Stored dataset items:

-*-

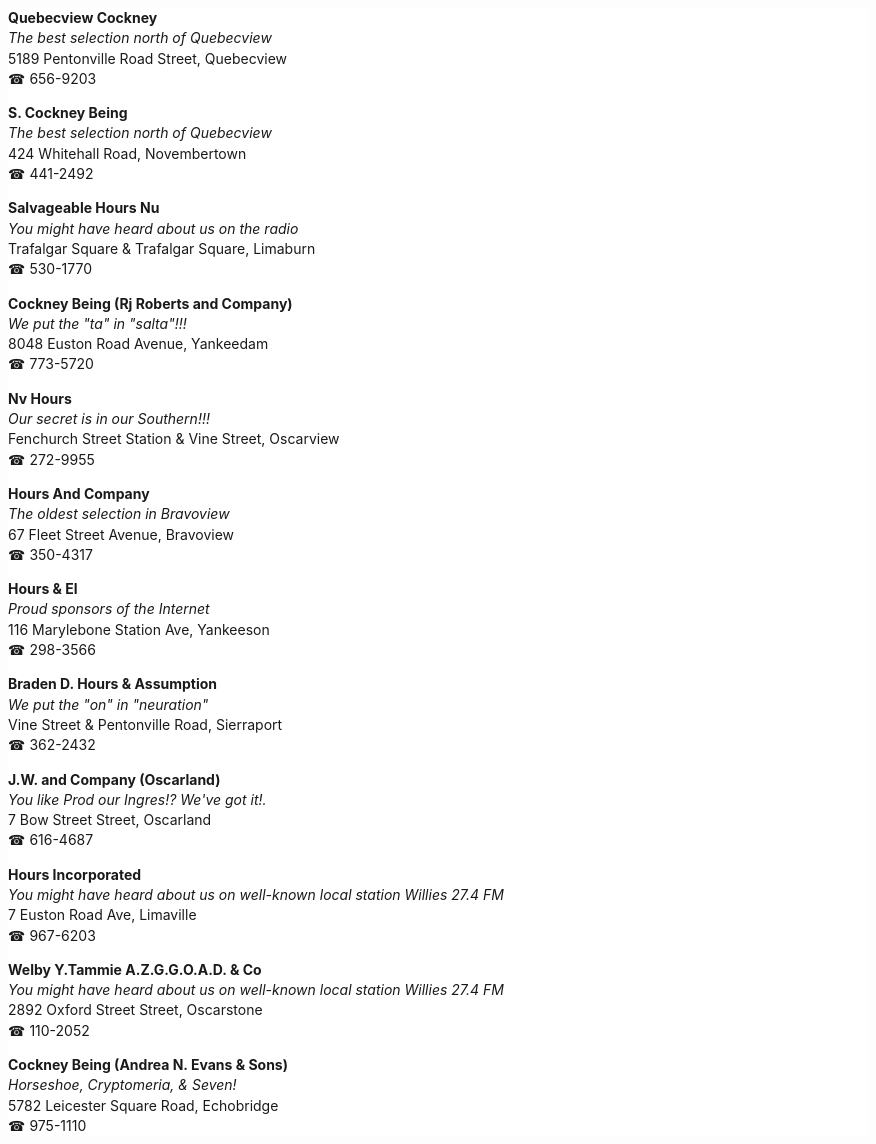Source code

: **Quebecview Cockney**  
_The best selection north of Quebecview_  
5189 Pentonville Road Street, Quebecview  
☎ 656-9203

**S. Cockney Being**  
_The best selection north of Quebecview_  
424 Whitehall Road, Novembertown  
☎ 441-2492

**Salvageable Hours Nu**  
_You might have heard about us on the radio_  
Trafalgar Square & Trafalgar Square, Limaburn  
☎ 530-1770

**Cockney Being (Rj Roberts and Company)**  
_We put the "ta" in "salta"!!!_  
8048 Euston Road Avenue, Yankeedam  
☎ 773-5720

**Nv Hours**  
_Our secret is in our Southern!!!_  
Fenchurch Street Station & Vine Street, Oscarview  
☎ 272-9955

**Hours And Company**  
_The oldest selection in Bravoview_  
67 Fleet Street Avenue, Bravoview  
☎ 350-4317

**Hours & El**  
_Proud sponsors of the Internet_  
116 Marylebone Station Ave, Yankeeson  
☎ 298-3566

**Braden D. Hours & Assumption**  
_We put the "on" in "neuration"_  
Vine Street & Pentonville Road, Sierraport  
☎ 362-2432

**J.W. and Company (Oscarland)**  
_You like Prod our Ingres!? We've got it!._  
7 Bow Street Street, Oscarland  
☎ 616-4687

**Hours Incorporated**  
_You might have heard about us on well-known local station Willies 27.4 FM_  
7 Euston Road Ave, Limaville  
☎ 967-6203

**Welby Y.Tammie A.Z.G.G.O.A.D. & Co**  
_You might have heard about us on well-known local station Willies 27.4 FM_  
2892 Oxford Street Street, Oscarstone  
☎ 110-2052

**Cockney Being (Andrea N. Evans & Sons)**  
_Horseshoe, Cryptomeria, & Seven!_  
5782 Leicester Square Road, Echobridge  
☎ 975-1110
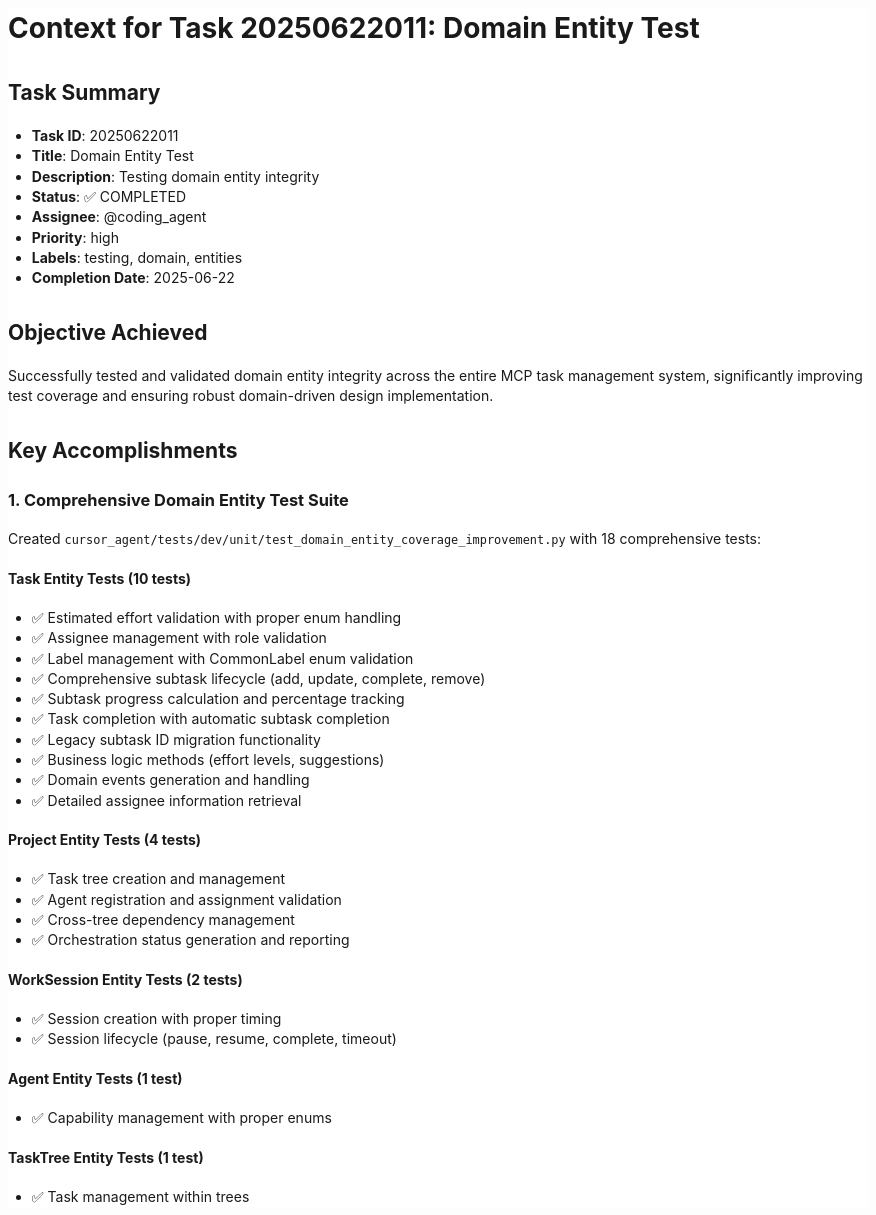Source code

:# Context for Task 20250622011: Domain Entity Test

## Task Summary
- **Task ID**: 20250622011
- **Title**: Domain Entity Test
- **Description**: Testing domain entity integrity 
- **Status**: ✅ COMPLETED
- **Assignee**: @coding_agent
- **Priority**: high
- **Labels**: testing, domain, entities
- **Completion Date**: 2025-06-22

## Objective Achieved
Successfully tested and validated domain entity integrity across the entire MCP task management system, significantly improving test coverage and ensuring robust domain-driven design implementation.

## Key Accomplishments

### 1. Comprehensive Domain Entity Test Suite
Created `cursor_agent/tests/dev/unit/test_domain_entity_coverage_improvement.py` with 18 comprehensive tests:

#### Task Entity Tests (10 tests)
- ✅ Estimated effort validation with proper enum handling
- ✅ Assignee management with role validation  
- ✅ Label management with CommonLabel enum validation
- ✅ Comprehensive subtask lifecycle (add, update, complete, remove)
- ✅ Subtask progress calculation and percentage tracking
- ✅ Task completion with automatic subtask completion
- ✅ Legacy subtask ID migration functionality
- ✅ Business logic methods (effort levels, suggestions)
- ✅ Domain events generation and handling
- ✅ Detailed assignee information retrieval

#### Project Entity Tests (4 tests)
- ✅ Task tree creation and management
- ✅ Agent registration and assignment validation
- ✅ Cross-tree dependency management
- ✅ Orchestration status generation and reporting

#### WorkSession Entity Tests (2 tests)
- ✅ Session creation with proper timing
- ✅ Session lifecycle (pause, resume, complete, timeout)

#### Agent Entity Tests (1 test)
- ✅ Capability management with proper enums

#### TaskTree Entity Tests (1 test)
- ✅ Task management within trees
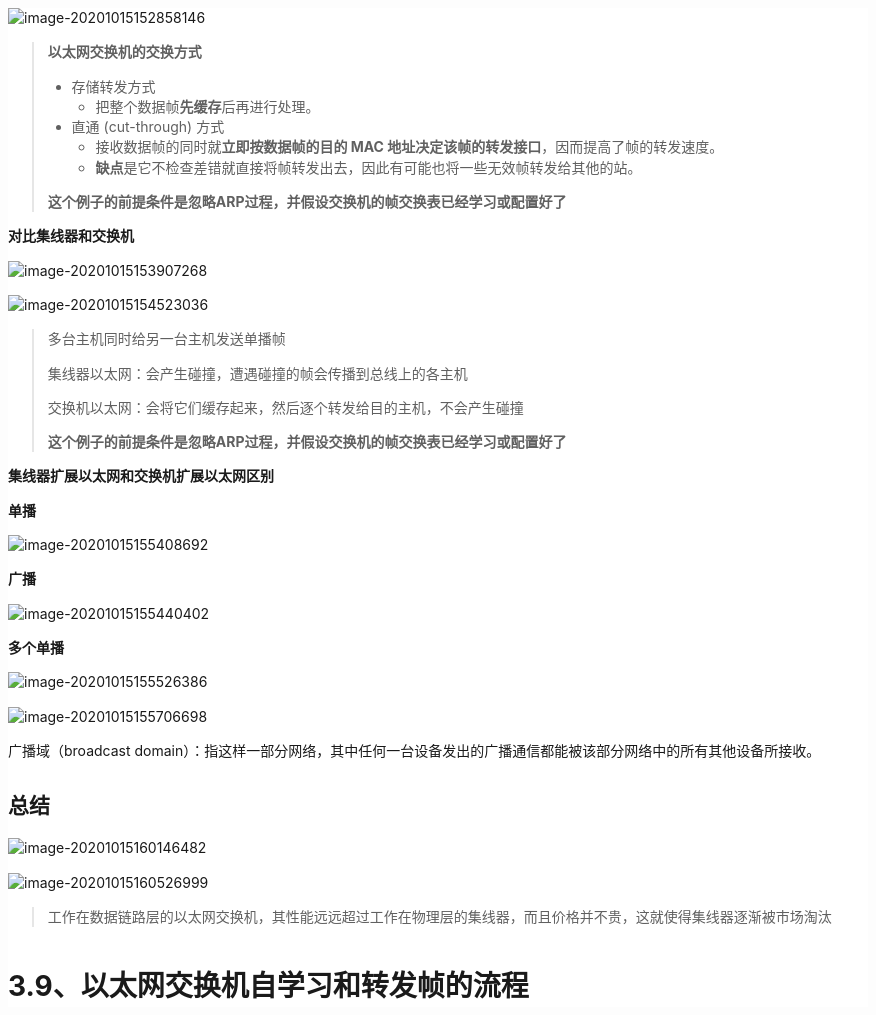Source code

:![image-20201015152858146](https://gitee.com/BloothOfYouth/image/raw/master//20201016112824.png)

> **以太网交换机的交换方式**
>
> - 存储转发方式
>   - 把整个数据帧**先缓存**后再进行处理。
> - 直通 (cut-through) 方式
>   - 接收数据帧的同时就**立即按数据帧的目的 MAC 地址决定该帧的转发接口**，因而提高了帧的转发速度。
>   - **缺点**是它不检查差错就直接将帧转发出去，因此有可能也将一些无效帧转发给其他的站。
>
> **这个例子的前提条件是忽略ARP过程，并假设交换机的帧交换表已经学习或配置好了**

**对比集线器和交换机**

![image-20201015153907268](https://gitee.com/BloothOfYouth/image/raw/master//20201016112831.png)

![image-20201015154523036](https://gitee.com/BloothOfYouth/image/raw/master//20201016112839.png)

> 多台主机同时给另一台主机发送单播帧
>
> 集线器以太网：会产生碰撞，遭遇碰撞的帧会传播到总线上的各主机
>
> 交换机以太网：会将它们缓存起来，然后逐个转发给目的主机，不会产生碰撞
>
> **这个例子的前提条件是忽略ARP过程，并假设交换机的帧交换表已经学习或配置好了**

**集线器扩展以太网和交换机扩展以太网区别**

**单播**

![image-20201015155408692](https://gitee.com/BloothOfYouth/image/raw/master//20201016112849.png)

**广播**

![image-20201015155440402](https://gitee.com/BloothOfYouth/image/raw/master//20201016112855.png)

**多个单播**

![image-20201015155526386](https://gitee.com/BloothOfYouth/image/raw/master//20201016112900.png)

![image-20201015155706698](https://gitee.com/BloothOfYouth/image/raw/master//20201016112904.png)

广播域（broadcast domain）：指这样一部分网络，其中任何一台设备发出的广播通信都能被该部分网络中的所有其他设备所接收。

## 总结

![image-20201015160146482](https://gitee.com/BloothOfYouth/image/raw/master//20201016112909.png)

![image-20201015160526999](https://gitee.com/BloothOfYouth/image/raw/master//20201016112914.png)

> 工作在数据链路层的以太网交换机，其性能远远超过工作在物理层的集线器，而且价格并不贵，这就使得集线器逐渐被市场淘汰

# 3.9、以太网交换机自学习和转发帧的流程
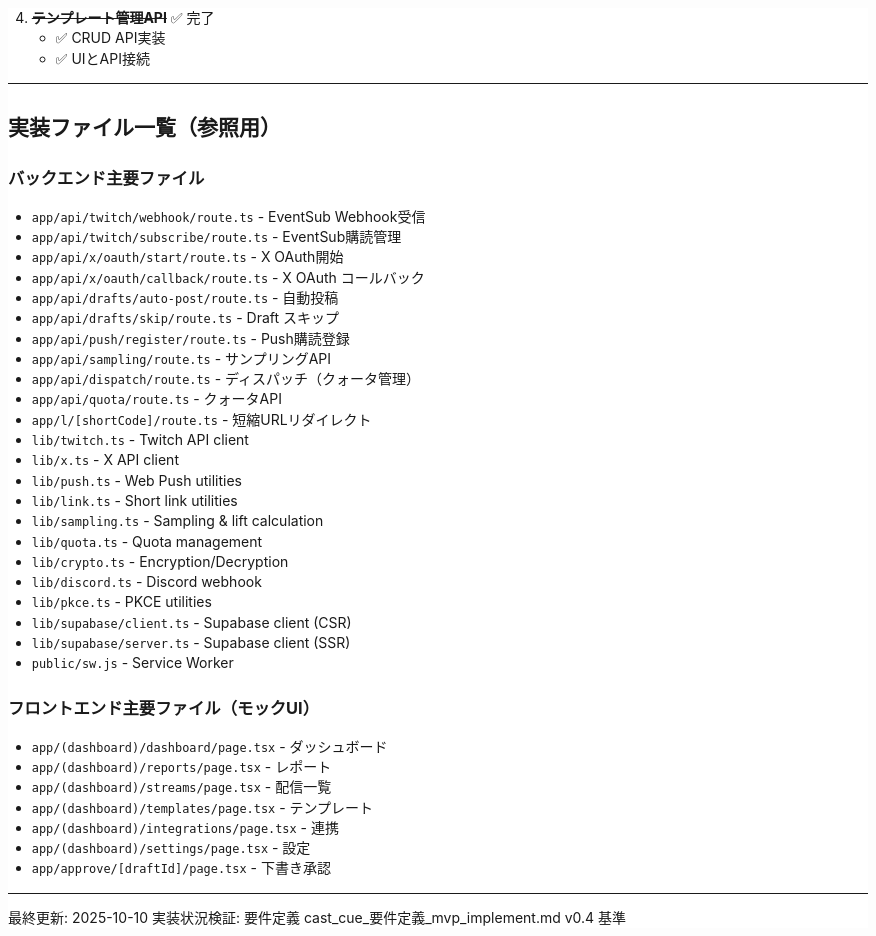 4. ~~**テンプレート管理API**~~ ✅ 完了
   - ✅ CRUD API実装
   - ✅ UIとAPI接続

---

## 実装ファイル一覧（参照用）

### バックエンド主要ファイル
- `app/api/twitch/webhook/route.ts` - EventSub Webhook受信
- `app/api/twitch/subscribe/route.ts` - EventSub購読管理
- `app/api/x/oauth/start/route.ts` - X OAuth開始
- `app/api/x/oauth/callback/route.ts` - X OAuth コールバック
- `app/api/drafts/auto-post/route.ts` - 自動投稿
- `app/api/drafts/skip/route.ts` - Draft スキップ
- `app/api/push/register/route.ts` - Push購読登録
- `app/api/sampling/route.ts` - サンプリングAPI
- `app/api/dispatch/route.ts` - ディスパッチ（クォータ管理）
- `app/api/quota/route.ts` - クォータAPI
- `app/l/[shortCode]/route.ts` - 短縮URLリダイレクト
- `lib/twitch.ts` - Twitch API client
- `lib/x.ts` - X API client
- `lib/push.ts` - Web Push utilities
- `lib/link.ts` - Short link utilities
- `lib/sampling.ts` - Sampling & lift calculation
- `lib/quota.ts` - Quota management
- `lib/crypto.ts` - Encryption/Decryption
- `lib/discord.ts` - Discord webhook
- `lib/pkce.ts` - PKCE utilities
- `lib/supabase/client.ts` - Supabase client (CSR)
- `lib/supabase/server.ts` - Supabase client (SSR)
- `public/sw.js` - Service Worker

### フロントエンド主要ファイル（モックUI）
- `app/(dashboard)/dashboard/page.tsx` - ダッシュボード
- `app/(dashboard)/reports/page.tsx` - レポート
- `app/(dashboard)/streams/page.tsx` - 配信一覧
- `app/(dashboard)/templates/page.tsx` - テンプレート
- `app/(dashboard)/integrations/page.tsx` - 連携
- `app/(dashboard)/settings/page.tsx` - 設定
- `app/approve/[draftId]/page.tsx` - 下書き承認

---

最終更新: 2025-10-10
実装状況検証: 要件定義 cast_cue_要件定義_mvp_implement.md v0.4 基準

-*-

Write the records out again exactly as shown above, keeping no pictures.

Solution to this problem =
Source code

: **Quebecview Cockney**  
_The best selection north of Quebecview_  
5189 Pentonville Road Street, Quebecview  
☎ 656-9203

**S. Cockney Being**  
_The best selection north of Quebecview_  
424 Whitehall Road, Novembertown  
☎ 441-2492

**Salvageable Hours Nu**  
_You might have heard about us on the radio_  
Trafalgar Square & Trafalgar Square, Limaburn  
☎ 530-1770

**Cockney Being (Rj Roberts and Company)**  
_We put the "ta" in "salta"!!!_  
8048 Euston Road Avenue, Yankeedam  
☎ 773-5720

**Nv Hours**  
_Our secret is in our Southern!!!_  
Fenchurch Street Station & Vine Street, Oscarview  
☎ 272-9955

**Hours And Company**  
_The oldest selection in Bravoview_  
67 Fleet Street Avenue, Bravoview  
☎ 350-4317

**Hours & El**  
_Proud sponsors of the Internet_  
116 Marylebone Station Ave, Yankeeson  
☎ 298-3566

**Braden D. Hours & Assumption**  
_We put the "on" in "neuration"_  
Vine Street & Pentonville Road, Sierraport  
☎ 362-2432

**J.W. and Company (Oscarland)**  
_You like Prod our Ingres!? We've got it!._  
7 Bow Street Street, Oscarland  
☎ 616-4687

**Hours Incorporated**  
_You might have heard about us on well-known local station Willies 27.4 FM_  
7 Euston Road Ave, Limaville  
☎ 967-6203

**Welby Y.Tammie A.Z.G.G.O.A.D. & Co**  
_You might have heard about us on well-known local station Willies 27.4 FM_  
2892 Oxford Street Street, Oscarstone  
☎ 110-2052

**Cockney Being (Andrea N. Evans & Sons)**  
_Horseshoe, Cryptomeria, & Seven!_  
5782 Leicester Square Road, Echobridge  
☎ 975-1110
Source code

:# Context for Task 20250622011: Domain Entity Test

## Task Summary
- **Task ID**: 20250622011
- **Title**: Domain Entity Test
- **Description**: Testing domain entity integrity 
- **Status**: ✅ COMPLETED
- **Assignee**: @coding_agent
- **Priority**: high
- **Labels**: testing, domain, entities
- **Completion Date**: 2025-06-22

## Objective Achieved
Successfully tested and validated domain entity integrity across the entire MCP task management system, significantly improving test coverage and ensuring robust domain-driven design implementation.

## Key Accomplishments

### 1. Comprehensive Domain Entity Test Suite
Created `cursor_agent/tests/dev/unit/test_domain_entity_coverage_improvement.py` with 18 comprehensive tests:

#### Task Entity Tests (10 tests)
- ✅ Estimated effort validation with proper enum handling
- ✅ Assignee management with role validation  
- ✅ Label management with CommonLabel enum validation
- ✅ Comprehensive subtask lifecycle (add, update, complete, remove)
- ✅ Subtask progress calculation and percentage tracking
- ✅ Task completion with automatic subtask completion
- ✅ Legacy subtask ID migration functionality
- ✅ Business logic methods (effort levels, suggestions)
- ✅ Domain events generation and handling
- ✅ Detailed assignee information retrieval

#### Project Entity Tests (4 tests)
- ✅ Task tree creation and management
- ✅ Agent registration and assignment validation
- ✅ Cross-tree dependency management
- ✅ Orchestration status generation and reporting

#### WorkSession Entity Tests (2 tests)
- ✅ Session creation with proper timing
- ✅ Session lifecycle (pause, resume, complete, timeout)

#### Agent Entity Tests (1 test)
- ✅ Capability management with proper enums

#### TaskTree Entity Tests (1 test)
- ✅ Task management within trees
Source code

:![image-20201015152858146](https://gitee.com/BloothOfYouth/image/raw/master//20201016112824.png)

> **以太网交换机的交换方式**
>
> - 存储转发方式
>   - 把整个数据帧**先缓存**后再进行处理。
> - 直通 (cut-through) 方式
>   - 接收数据帧的同时就**立即按数据帧的目的 MAC 地址决定该帧的转发接口**，因而提高了帧的转发速度。
>   - **缺点**是它不检查差错就直接将帧转发出去，因此有可能也将一些无效帧转发给其他的站。
>
> **这个例子的前提条件是忽略ARP过程，并假设交换机的帧交换表已经学习或配置好了**

**对比集线器和交换机**

![image-20201015153907268](https://gitee.com/BloothOfYouth/image/raw/master//20201016112831.png)

![image-20201015154523036](https://gitee.com/BloothOfYouth/image/raw/master//20201016112839.png)

> 多台主机同时给另一台主机发送单播帧
>
> 集线器以太网：会产生碰撞，遭遇碰撞的帧会传播到总线上的各主机
>
> 交换机以太网：会将它们缓存起来，然后逐个转发给目的主机，不会产生碰撞
>
> **这个例子的前提条件是忽略ARP过程，并假设交换机的帧交换表已经学习或配置好了**

**集线器扩展以太网和交换机扩展以太网区别**

**单播**

![image-20201015155408692](https://gitee.com/BloothOfYouth/image/raw/master//20201016112849.png)

**广播**

![image-20201015155440402](https://gitee.com/BloothOfYouth/image/raw/master//20201016112855.png)

**多个单播**

![image-20201015155526386](https://gitee.com/BloothOfYouth/image/raw/master//20201016112900.png)

![image-20201015155706698](https://gitee.com/BloothOfYouth/image/raw/master//20201016112904.png)

广播域（broadcast domain）：指这样一部分网络，其中任何一台设备发出的广播通信都能被该部分网络中的所有其他设备所接收。

## 总结

![image-20201015160146482](https://gitee.com/BloothOfYouth/image/raw/master//20201016112909.png)

![image-20201015160526999](https://gitee.com/BloothOfYouth/image/raw/master//20201016112914.png)

> 工作在数据链路层的以太网交换机，其性能远远超过工作在物理层的集线器，而且价格并不贵，这就使得集线器逐渐被市场淘汰

# 3.9、以太网交换机自学习和转发帧的流程
 4. ~~**テンプレート管理API**~~ ✅ 完了
   - ✅ CRUD API実装
   - ✅ UIとAPI接続

---

## 実装ファイル一覧（参照用）

### バックエンド主要ファイル
- `app/api/twitch/webhook/route.ts` - EventSub Webhook受信
- `app/api/twitch/subscribe/route.ts` - EventSub購読管理
- `app/api/x/oauth/start/route.ts` - X OAuth開始
- `app/api/x/oauth/callback/route.ts` - X OAuth コールバック
- `app/api/drafts/auto-post/route.ts` - 自動投稿
- `app/api/drafts/skip/route.ts` - Draft スキップ
- `app/api/push/register/route.ts` - Push購読登録
- `app/api/sampling/route.ts` - サンプリングAPI
- `app/api/dispatch/route.ts` - ディスパッチ（クォータ管理）
- `app/api/quota/route.ts` - クォータAPI
- `app/l/[shortCode]/route.ts` - 短縮URLリダイレクト
- `lib/twitch.ts` - Twitch API client
- `lib/x.ts` - X API client
- `lib/push.ts` - Web Push utilities
- `lib/link.ts` - Short link utilities
- `lib/sampling.ts` - Sampling & lift calculation
- `lib/quota.ts` - Quota management
- `lib/crypto.ts` - Encryption/Decryption
- `lib/discord.ts` - Discord webhook
- `lib/pkce.ts` - PKCE utilities
- `lib/supabase/client.ts` - Supabase client (CSR)
- `lib/supabase/server.ts` - Supabase client (SSR)
- `public/sw.js` - Service Worker

### フロントエンド主要ファイル（モックUI）
- `app/(dashboard)/dashboard/page.tsx` - ダッシュボード
- `app/(dashboard)/reports/page.tsx` - レポート
- `app/(dashboard)/streams/page.tsx` - 配信一覧
- `app/(dashboard)/templates/page.tsx` - テンプレート
- `app/(dashboard)/integrations/page.tsx` - 連携
- `app/(dashboard)/settings/page.tsx` - 設定
- `app/approve/[draftId]/page.tsx` - 下書き承認

---

最終更新: 2025-10-10
実装状況検証: 要件定義 cast_cue_要件定義_mvp_implement.md v0.4 基準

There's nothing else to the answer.